The Correct Option is A

Step 1: Understanding the Question:
An alternating current supply is connected across a parallel plate capacitor. We are given the structural radius of the plates, the capacitance $C = 100\text{ pF}$, the operating effective voltage $V_{\text{rms}} = 230\text{ V}$, and the angular frequency $\omega = 300\text{ rad/s}$. We need to compute the root-mean-square (r.m.s.) value of the alternating current, $I_{\text{rms}}$.

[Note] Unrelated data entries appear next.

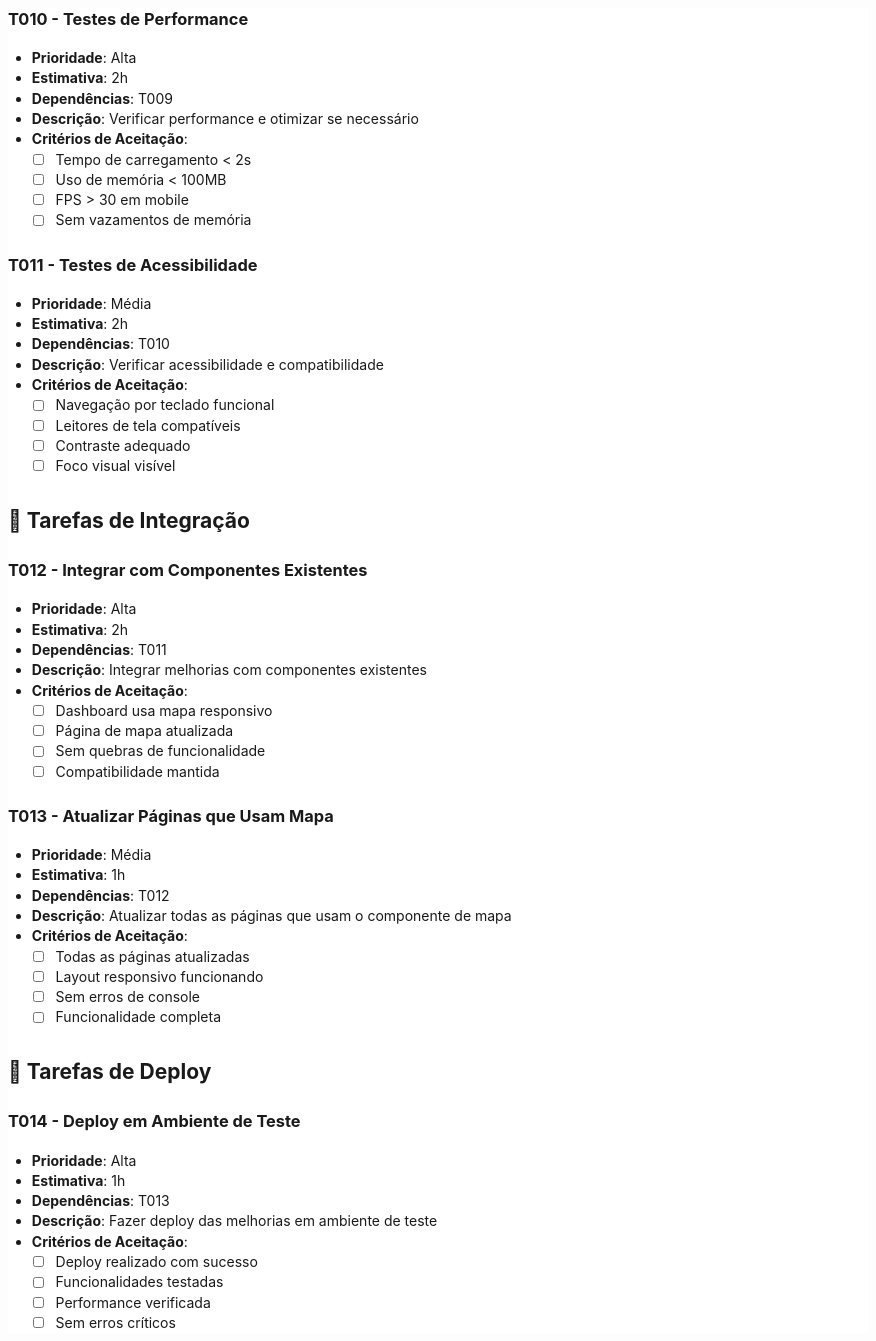 ### T010 - Testes de Performance
- **Prioridade**: Alta
- **Estimativa**: 2h
- **Dependências**: T009
- **Descrição**: Verificar performance e otimizar se necessário
- **Critérios de Aceitação**:
  - [ ] Tempo de carregamento < 2s
  - [ ] Uso de memória < 100MB
  - [ ] FPS > 30 em mobile
  - [ ] Sem vazamentos de memória

### T011 - Testes de Acessibilidade
- **Prioridade**: Média
- **Estimativa**: 2h
- **Dependências**: T010
- **Descrição**: Verificar acessibilidade e compatibilidade
- **Critérios de Aceitação**:
  - [ ] Navegação por teclado funcional
  - [ ] Leitores de tela compatíveis
  - [ ] Contraste adequado
  - [ ] Foco visual visível

## 🔄 Tarefas de Integração

### T012 - Integrar com Componentes Existentes
- **Prioridade**: Alta
- **Estimativa**: 2h
- **Dependências**: T011
- **Descrição**: Integrar melhorias com componentes existentes
- **Critérios de Aceitação**:
  - [ ] Dashboard usa mapa responsivo
  - [ ] Página de mapa atualizada
  - [ ] Sem quebras de funcionalidade
  - [ ] Compatibilidade mantida

### T013 - Atualizar Páginas que Usam Mapa
- **Prioridade**: Média
- **Estimativa**: 1h
- **Dependências**: T012
- **Descrição**: Atualizar todas as páginas que usam o componente de mapa
- **Critérios de Aceitação**:
  - [ ] Todas as páginas atualizadas
  - [ ] Layout responsivo funcionando
  - [ ] Sem erros de console
  - [ ] Funcionalidade completa

## 🚀 Tarefas de Deploy

### T014 - Deploy em Ambiente de Teste
- **Prioridade**: Alta
- **Estimativa**: 1h
- **Dependências**: T013
- **Descrição**: Fazer deploy das melhorias em ambiente de teste
- **Critérios de Aceitação**:
  - [ ] Deploy realizado com sucesso
  - [ ] Funcionalidades testadas
  - [ ] Performance verificada
  - [ ] Sem erros críticos
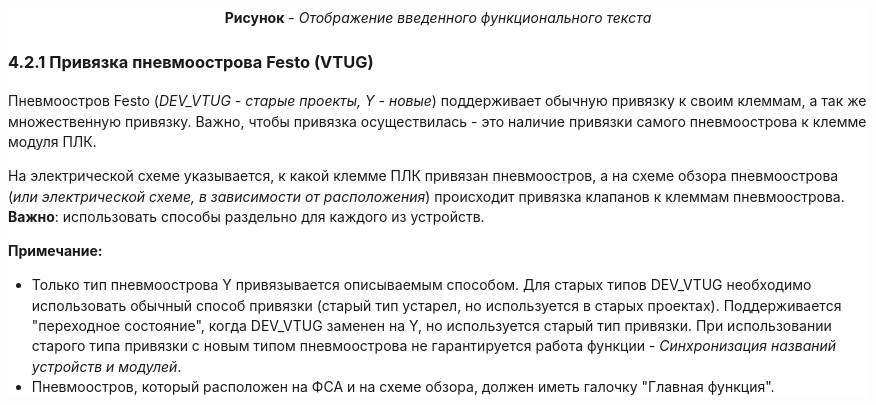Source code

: <p align="center"><b>Рисунок</b> - <i>Отображение введенного функционального текста</i></p>

### 4.2.1 Привязка пневмоострова Festo (VTUG) ###

Пневмоостров Festo (_DEV_VTUG - старые проекты, Y - новые_) поддерживает обычную привязку к своим клеммам, а так же множественную привязку. Важно, чтобы привязка осуществилась - это наличие привязки самого пневмоострова к клемме модуля ПЛК.

На электрической схеме указывается, к какой клемме ПЛК привязан пневмоостров, а на схеме обзора пневмоострова (_или электрической схеме, в зависимости от расположения_) происходит привязка клапанов к клеммам пневмоострова. __Важно__: использовать способы раздельно для каждого из устройств.

**Примечание:**
* Только тип пневмоострова Y привязывается описываемым способом. Для старых типов DEV_VTUG необходимо использовать обычный способ привязки (старый тип устарел, но используется в старых проектах). Поддерживается "переходное состояние", когда DEV_VTUG заменен на Y, но используется старый тип привязки. При использовании старого типа привязки с новым типом пневмоострова не гарантируется работа функции - _Синхронизация названий устройств и модулей_.
* Пневмоостров, который расположен на ФСА и на схеме обзора, должен иметь галочку "Главная функция".

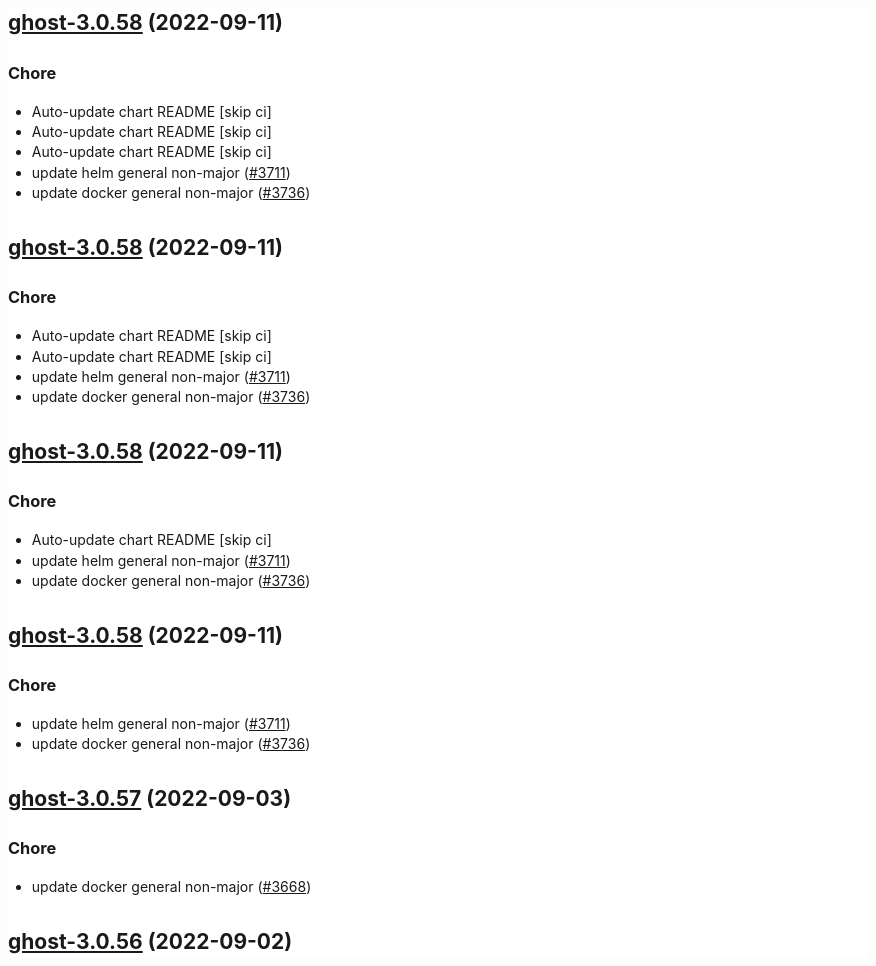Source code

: ## [ghost-3.0.58](https://github.com/truecharts/charts/compare/ghost-3.0.57...ghost-3.0.58) (2022-09-11)

### Chore

- Auto-update chart README [skip ci]
- Auto-update chart README [skip ci]
- Auto-update chart README [skip ci]
- update helm general non-major ([#3711](https://github.com/truecharts/charts/issues/3711))
- update docker general non-major ([#3736](https://github.com/truecharts/charts/issues/3736))

## [ghost-3.0.58](https://github.com/truecharts/charts/compare/ghost-3.0.57...ghost-3.0.58) (2022-09-11)

### Chore

- Auto-update chart README [skip ci]
- Auto-update chart README [skip ci]
- update helm general non-major ([#3711](https://github.com/truecharts/charts/issues/3711))
- update docker general non-major ([#3736](https://github.com/truecharts/charts/issues/3736))

## [ghost-3.0.58](https://github.com/truecharts/charts/compare/ghost-3.0.57...ghost-3.0.58) (2022-09-11)

### Chore

- Auto-update chart README [skip ci]
- update helm general non-major ([#3711](https://github.com/truecharts/charts/issues/3711))
- update docker general non-major ([#3736](https://github.com/truecharts/charts/issues/3736))

## [ghost-3.0.58](https://github.com/truecharts/charts/compare/ghost-3.0.57...ghost-3.0.58) (2022-09-11)

### Chore

- update helm general non-major ([#3711](https://github.com/truecharts/charts/issues/3711))
- update docker general non-major ([#3736](https://github.com/truecharts/charts/issues/3736))

## [ghost-3.0.57](https://github.com/truecharts/charts/compare/ghost-3.0.56...ghost-3.0.57) (2022-09-03)

### Chore

- update docker general non-major ([#3668](https://github.com/truecharts/charts/issues/3668))

## [ghost-3.0.56](https://github.com/truecharts/charts/compare/ghost-3.0.55...ghost-3.0.56) (2022-09-02)
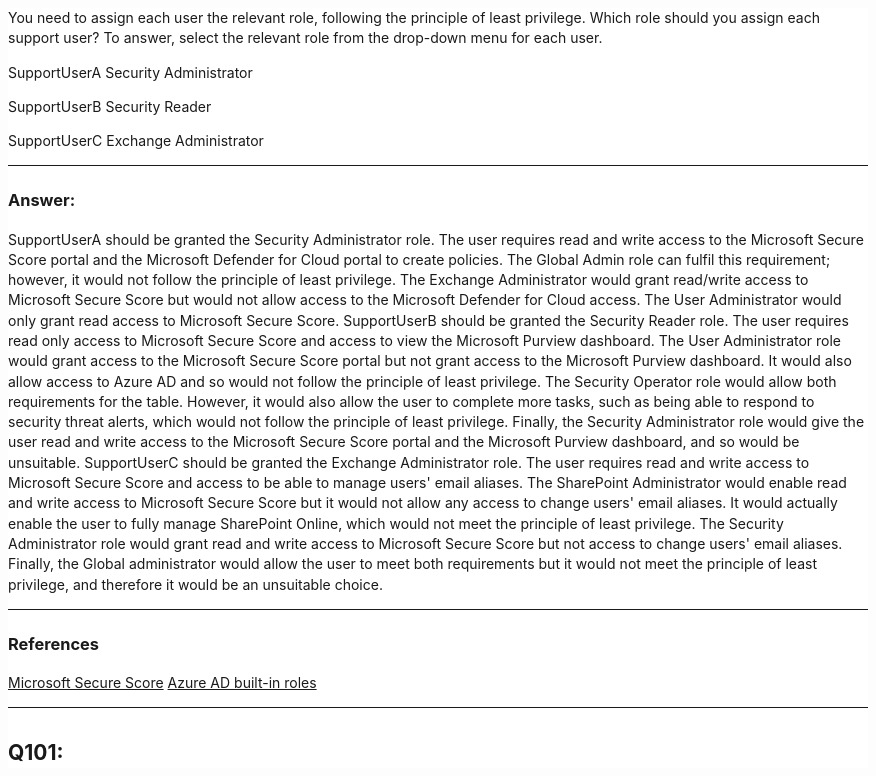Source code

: You need to assign each user the relevant role, following the principle of least privilege.
Which role should you assign each support user? To answer, select the relevant role from the drop-down menu for each user.

SupportUserA
Security Administrator

SupportUserB
Security Reader

SupportUserC
Exchange Administrator

---

### Answer:

SupportUserA should be granted the Security Administrator role. The user requires read and write access to the Microsoft Secure Score portal and the Microsoft Defender for Cloud portal to create policies. The Global Admin role can fulfil this requirement; however, it would not follow the principle of least privilege. The Exchange Administrator would grant read/write access to Microsoft Secure Score but would not allow access to the Microsoft Defender for Cloud access. The User Administrator would only grant read access to Microsoft Secure Score.
SupportUserB should be granted the Security Reader role. The user requires read only access to Microsoft Secure Score and access to view the Microsoft Purview dashboard. The User Administrator role would grant access to the Microsoft Secure Score portal but not grant access to the Microsoft Purview dashboard. It would also allow access to Azure AD and so would not follow the principle of least privilege. The Security Operator role would allow both requirements for the table. However, it would also allow the user to complete more tasks, such as being able to respond to security threat alerts, which would not follow the principle of least privilege. Finally, the Security Administrator role would give the user read and write access to the Microsoft Secure Score portal and the Microsoft Purview dashboard, and so would be unsuitable.
SupportUserC should be granted the Exchange Administrator role. The user requires read and write access to Microsoft Secure Score and access to be able to manage users' email aliases. The SharePoint Administrator would enable read and write access to Microsoft Secure Score but it would not allow any access to change users' email aliases. It would actually enable the user to fully manage SharePoint Online, which would not meet the principle of least privilege. The Security Administrator role would grant read and write access to Microsoft Secure Score but not access to change users' email aliases. Finally, the Global administrator would allow the user to meet both requirements but it would not meet the principle of least privilege, and therefore it would be an unsuitable choice.

---

### References

[Microsoft Secure Score](https://learn.microsoft.com/en-us/defender-xdr/microsoft-secure-score?view=o365-worldwide)
[Azure AD built-in roles](https://learn.microsoft.com/en-us/entra/identity/role-based-access-control/permissions-reference)

---

## Q101:
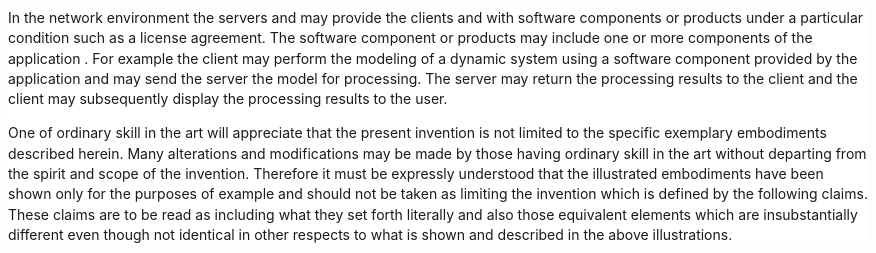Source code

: In the network environment the servers and may provide the clients and with software components or products under a particular condition such as a license agreement. The software component or products may include one or more components of the application . For example the client may perform the modeling of a dynamic system using a software component provided by the application and may send the server the model for processing. The server may return the processing results to the client and the client may subsequently display the processing results to the user.

One of ordinary skill in the art will appreciate that the present invention is not limited to the specific exemplary embodiments described herein. Many alterations and modifications may be made by those having ordinary skill in the art without departing from the spirit and scope of the invention. Therefore it must be expressly understood that the illustrated embodiments have been shown only for the purposes of example and should not be taken as limiting the invention which is defined by the following claims. These claims are to be read as including what they set forth literally and also those equivalent elements which are insubstantially different even though not identical in other respects to what is shown and described in the above illustrations.

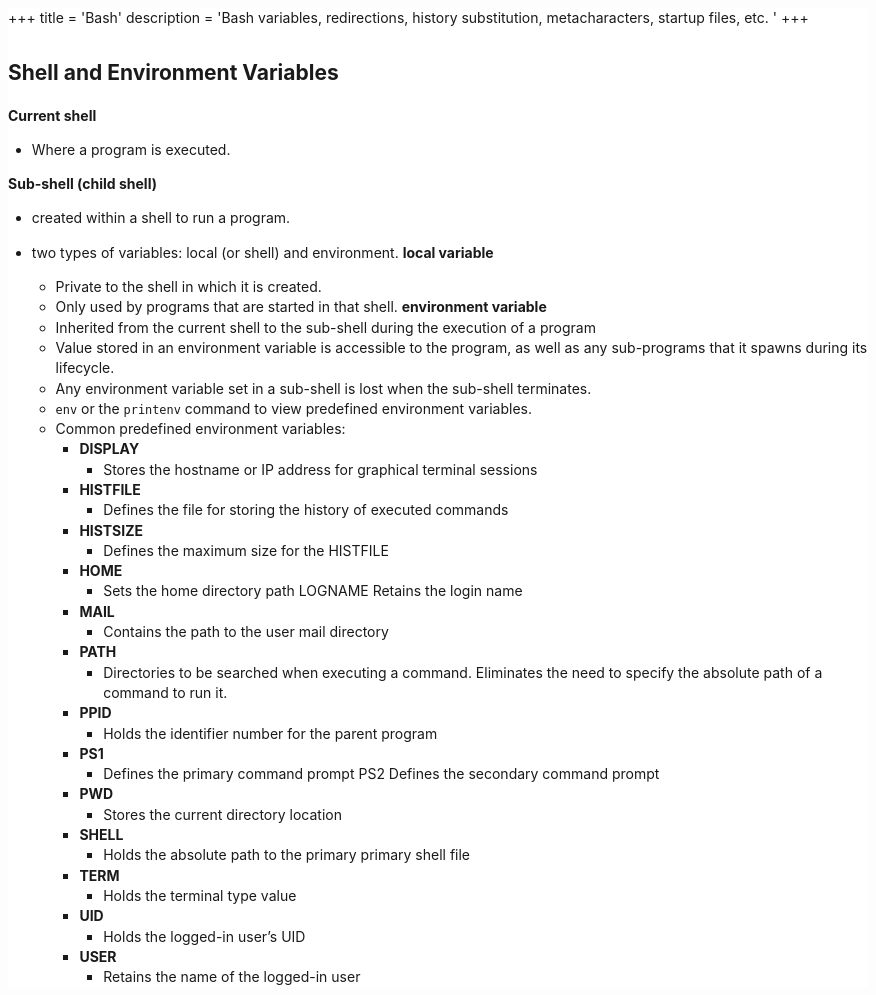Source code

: +++
title = 'Bash'
description = 'Bash variables, redirections, history substitution, metacharacters, startup files, etc. '
+++
## Shell and Environment Variables
 
 **Current shell** 
- Where a program is executed.

**Sub-shell (child shell)**
- created within a shell to run a program.

- two types of variables: local (or shell) and environment. 
	**local variable** 
	- Private to the shell in which it is created.
	- Only used by programs that are started in that shell. 
	**environment variable**
	- Inherited from the current shell to the sub-shell during the execution of a program
	- Value stored in an environment variable is accessible to the program, as well as any sub-programs that it spawns during its lifecycle. 
	- Any environment variable set in a sub-shell is lost when the sub-shell terminates.
	- `env` or the `printenv` command to view predefined environment variables.
	- Common predefined environment variables:
		- **DISPLAY** 
			- Stores the hostname or IP address for graphical terminal sessions 
		- **HISTFILE** 
			- Defines the file for storing the history of executed commands 
		- **HISTSIZE** 
			- Defines the maximum size for the HISTFILE 
		- **HOME** 
			- Sets the home directory path LOGNAME Retains the login name 
		- **MAIL** 
			- Contains the path to the user mail directory
		- **PATH** 
			- Directories to be searched when executing a command. Eliminates the need to specify the absolute path of a command to run it. 
		- **PPID** 
			- Holds the identifier number for the parent program 
		- **PS1** 
			- Defines the primary command prompt PS2 Defines the secondary command prompt 
		- **PWD** 
			- Stores the current directory location 
		- **SHELL** 
			- Holds the absolute path to the primary primary shell file
		- **TERM** 
			- Holds the terminal type value 
		- **UID** 
			- Holds the logged-in user’s UID 
		- **USER** 
			- Retains the name of the logged-in user
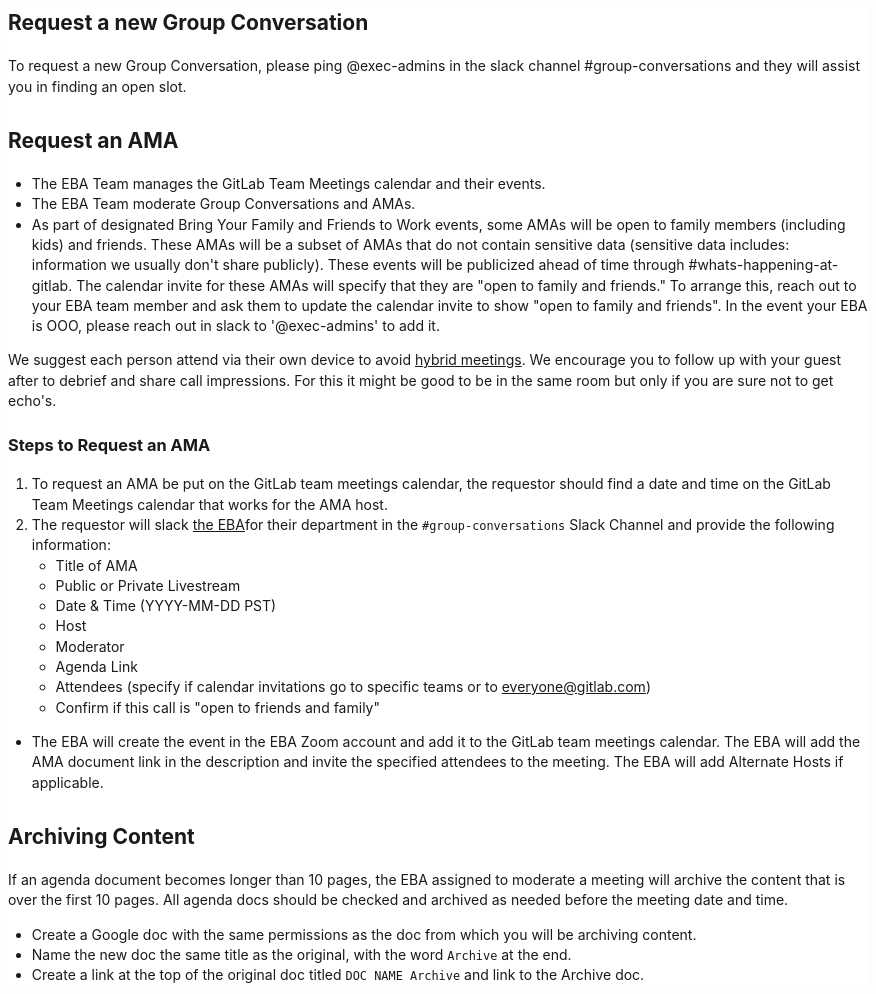 ## Request a new Group Conversation

To request a new Group Conversation, please ping @exec-admins in the slack channel #group-conversations and they will assist you in finding an open slot.

## Request an AMA

- The EBA Team manages the GitLab Team Meetings calendar and their events.
- The EBA Team moderate Group Conversations and AMAs.
- As part of designated Bring Your Family and Friends to Work events, some AMAs will be open to family members (including kids) and friends. These AMAs will be a subset of AMAs that do not contain sensitive data (sensitive data includes: information we usually don't share publicly). These events will be publicized ahead of time through #whats-happening-at-gitlab. The calendar invite for these AMAs will specify that they are "open to family and friends." To arrange this, reach out to your EBA team member and ask them to update the calendar invite to show "open to family and friends". In the event your EBA is OOO, please reach out in slack to '@exec-admins' to add it.

We suggest each person attend via their own device to avoid [hybrid meetings](/handbook/communication/#hybrid-calls-are-horrible). We encourage you to follow up with your guest after to debrief and share call impressions. For this it might be good to be in the same room but only if you are sure not to get echo's.

### Steps to Request an AMA

1. To request an AMA be put on the GitLab team meetings calendar, the requestor should find a date and time on the GitLab Team Meetings calendar that works for the AMA host.
1. The requestor will slack [the EBA](https://about.gitlab.com/handbook/eba/)for their department in the `#group-conversations` Slack Channel and provide the following information:
    - Title of AMA
    - Public or Private Livestream
    - Date & Time (YYYY-MM-DD PST)
    - Host
    - Moderator
    - Agenda Link
    - Attendees (specify if calendar invitations go to specific teams or to everyone@gitlab.com)
    - Confirm if this call is "open to friends and family"

- The EBA will create the event in the EBA Zoom account and add it to the GitLab team meetings calendar. The EBA will add the AMA document link in the description and invite the specified attendees to the meeting. The EBA will add Alternate Hosts if applicable. 

## Archiving Content

If an agenda document becomes longer than 10 pages, the EBA assigned to moderate a meeting will archive the content that is over the first 10 pages. All agenda docs should be checked and archived as needed before the meeting date and time.

- Create a Google doc with the same permissions as the doc from which you will be archiving content.
- Name the new doc the same title as the original, with the word `Archive` at the end.
- Create a link at the top of the original doc titled `DOC NAME Archive` and link to the Archive doc.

Step 2: Key Formula or Approach:
The r.m.s. current in a purely capacitive AC circuit is governed by Ohm's law with capacitive reactance $X_C$: $$I_{\text{rms}} = \frac{V_{\text{rms}}}{X_C}$$ Since the capacitive reactance is defined as $X_C = \frac{1}{\omega C}$, we can combine these equations into a single expression: $$I_{\text{rms}} = V_{\text{rms}} \times \omega C$$

Step 3: Detailed Explanation:
Let's list and convert the parameters provided into standard SI units: $$\text{Capacitance, } C = 100\text{ pF} = 100 \times 10^{-12}\text{ F} = 10^{-10}\text{ F}$$ $$\text{Angular frequency, } \omega = 300\text{ rad/s}$$ $$\text{R.M.S. Voltage, } V_{\text{rms}} = 230\text{ V}$$ Substitute these values directly into our current equation: $$I_{\text{rms}} = 230 \times 300 \times 10^{-10}$$ Multiply the numerical constants: $$230 \times 300 = 69,000 = 6.9 \times 10^4$$ Now, combine the power of ten terms: $$I_{\text{rms}} = 6.9 \times 10^4 \times 10^{-10} = 6.9 \times 10^{-6}\text{ A}$$ This matches option (A).

Step 4: Final Answer:
The r.m.s. value of the current is $6.9 \times 10^{-6}\text{ A}$, which corresponds to option (A).